What is Chainlink (LINK)? | Chainlink Explained for Beginners

what is chainlink

What is Chainlink?

Chainlink is the best-known Oracle, or data-provider, in the world of cryptocurrency. It aims to support all blockchains with smart contract capability, by providing them with reliable, real-world data. It is an information gatherer, and with over 77 use cases, Chainlink has huge utility. With smart contracts needing to rely on data sources external to their applications and blockchains, there’s a massive need for an Oracle in the crypto space. An example use case could be a smart contract agreement that provides a user with insurance to cover loss of their crypto.

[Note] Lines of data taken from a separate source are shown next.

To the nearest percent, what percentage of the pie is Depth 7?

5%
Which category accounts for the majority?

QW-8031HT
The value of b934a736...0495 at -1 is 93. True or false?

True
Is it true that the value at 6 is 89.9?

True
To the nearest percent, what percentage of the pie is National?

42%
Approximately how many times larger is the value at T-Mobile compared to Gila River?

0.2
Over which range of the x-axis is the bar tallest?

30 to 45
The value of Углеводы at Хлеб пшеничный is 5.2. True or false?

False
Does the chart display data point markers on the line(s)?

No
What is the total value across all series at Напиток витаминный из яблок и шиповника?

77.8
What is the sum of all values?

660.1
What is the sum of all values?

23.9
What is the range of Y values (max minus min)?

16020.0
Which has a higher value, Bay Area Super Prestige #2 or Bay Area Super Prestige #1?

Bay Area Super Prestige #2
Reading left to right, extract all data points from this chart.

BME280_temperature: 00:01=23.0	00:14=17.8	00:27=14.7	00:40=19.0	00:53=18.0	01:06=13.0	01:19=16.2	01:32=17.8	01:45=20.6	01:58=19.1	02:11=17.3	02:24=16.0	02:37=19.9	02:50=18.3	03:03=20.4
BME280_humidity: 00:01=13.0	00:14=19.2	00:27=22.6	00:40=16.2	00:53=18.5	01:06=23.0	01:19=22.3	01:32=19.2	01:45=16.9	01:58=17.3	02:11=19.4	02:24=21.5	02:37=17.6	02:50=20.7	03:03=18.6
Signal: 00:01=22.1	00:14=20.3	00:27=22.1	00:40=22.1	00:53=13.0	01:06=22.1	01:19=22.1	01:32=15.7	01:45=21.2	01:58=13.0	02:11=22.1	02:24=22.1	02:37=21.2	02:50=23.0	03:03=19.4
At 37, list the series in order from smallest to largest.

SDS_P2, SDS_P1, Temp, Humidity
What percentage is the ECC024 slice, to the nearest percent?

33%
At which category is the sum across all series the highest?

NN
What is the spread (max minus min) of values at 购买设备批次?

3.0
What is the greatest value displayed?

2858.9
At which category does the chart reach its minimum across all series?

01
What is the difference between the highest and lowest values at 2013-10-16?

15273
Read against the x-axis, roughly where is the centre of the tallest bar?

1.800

These agreements may need access to APIs that bring back insurance rating factors or other data sources for pricing.

Chainlink’s Backstory

The Chainlink network was launched in June 2017 by the company SmartContract. The company was co-foundered by Steve Ellis and Sergey Nazarov, and went on to later publish the Chainlink white paper in September 2017. Chainlink’s native currency is LINK, with a supply of 1 billion tokens. In its inception, the Chainlink team sold 35% of supply to the open market, they kept 30% to support the developer of the Chainlink blockchain and the remaining 35% of supply is used to incentivize node operators to keep the network secure and provide accurate data.

How Does Chainlink Work?

Chainlink executes its data collection by carrying out the following process: Chainlink users specify the data they need, and then they are matched with Oracles on the network who can provide the data. Order-matching contracts are created when the data parameters are set. The Chainlink user deposits LINK to the contract, and the contract accepts bids from Oracles. The Oracles connect with external data sources to gather and obtain the data required. The data is processed by the Oracles and sent back to the contracts on the Chainlink blockchain. The last step in the process involves the data collected by the Oracles being returned to an aggregation contract. This contract validates the data returned and sends it back to the user. 

Every Oracle within the Chainlink network is incentivized to provide accurate data since a reputation score is assigned to each. Further to this, when nodes follow the software’s rules and provide useful data, they are rewarded in LINK. However, if an Oracle fails to complete or provide the required data for a requesting smart contract, they are penalised and lose their LINK.

What’s Coming Next for Chainlink

Having originally launched exclusively on the Ethereum network, Chainlink have since expanded beyond, and are supporting smart contracts on other blockchains such as Polygon and Binance Smart Chain. 2022 will bring staking to the blockchain, so holders will be able to gain rewards. Oracles work in a different way to the more well-known blockchains, so it’s taken time to develop the staking feature – they don’t create blocks for a start.  

Chainlink is also set to launch a global standard for messaging and communication between blockchains, called CCIP. CCIP (Cross-Chain Interoperability Protocol) seeks to do what TCP/IP did for the internet, which is to connect all the blockchains into one ‘internet of blockchains,’ via cross-chain smart contracts. They are aiming to pioneer interoperability, creating a connected crypto ecosystem.